Problem statement:
Your copy must hold all of the data below, unchanged and without images.

Data shown:
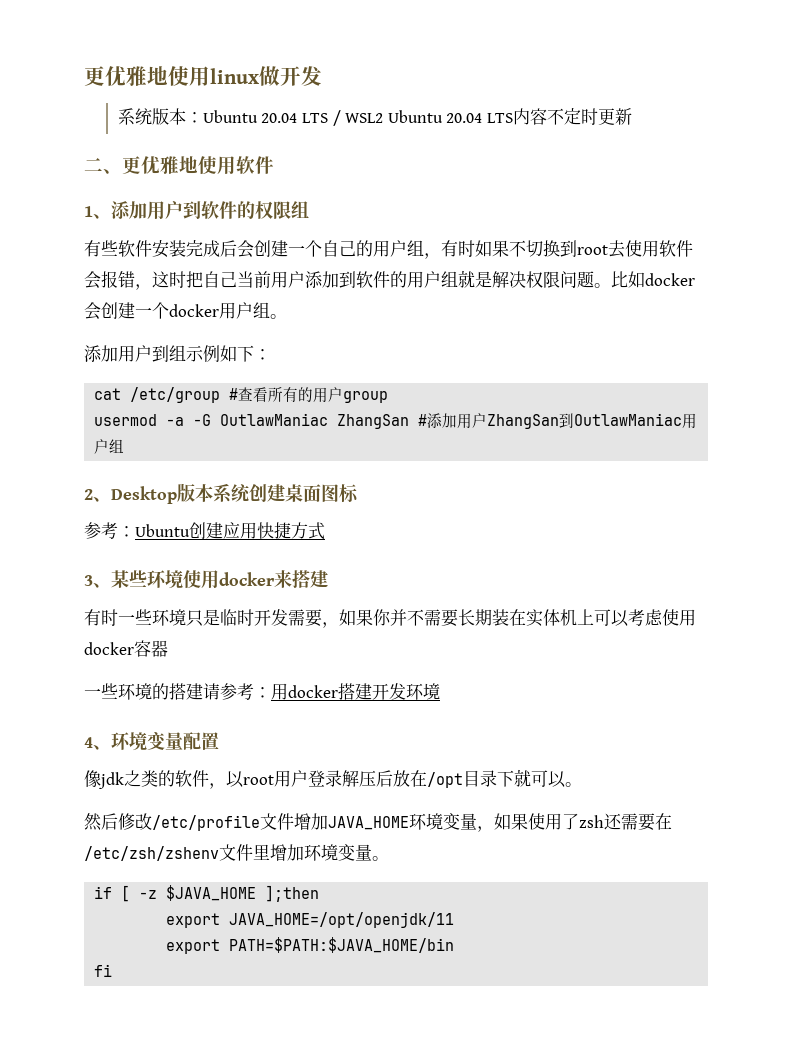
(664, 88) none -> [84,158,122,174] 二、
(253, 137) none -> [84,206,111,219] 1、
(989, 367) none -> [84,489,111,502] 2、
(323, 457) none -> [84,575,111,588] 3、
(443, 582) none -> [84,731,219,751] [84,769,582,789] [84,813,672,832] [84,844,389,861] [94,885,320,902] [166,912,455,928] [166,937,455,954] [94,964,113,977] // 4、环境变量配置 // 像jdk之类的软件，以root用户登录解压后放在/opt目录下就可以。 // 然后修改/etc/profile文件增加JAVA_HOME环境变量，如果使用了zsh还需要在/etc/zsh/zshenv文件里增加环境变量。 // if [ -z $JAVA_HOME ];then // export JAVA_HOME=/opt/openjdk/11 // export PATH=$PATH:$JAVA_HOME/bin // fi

Answer box:
(664, 88) none -> [84,158,122,174] 二、
(253, 137) none -> [84,206,111,219] 1、
(989, 367) none -> [84,489,111,502] 2、
(323, 457) none -> [84,575,111,588] 3、
(443, 582) none -> [84,731,219,751] [84,769,582,789] [84,813,672,832] [84,844,389,861] [94,885,320,902] [166,912,455,928] [166,937,455,954] [94,964,113,977] // 4、环境变量配置 // 像jdk之类的软件，以root用户登录解压后放在/opt目录下就可以。 // 然后修改/etc/profile文件增加JAVA_HOME环境变量，如果使用了zsh还需要在/etc/zsh/zshenv文件里增加环境变量。 // if [ -z $JAVA_HOME ];then // export JAVA_HOME=/opt/openjdk/11 // export PATH=$PATH:$JAVA_HOME/bin // fi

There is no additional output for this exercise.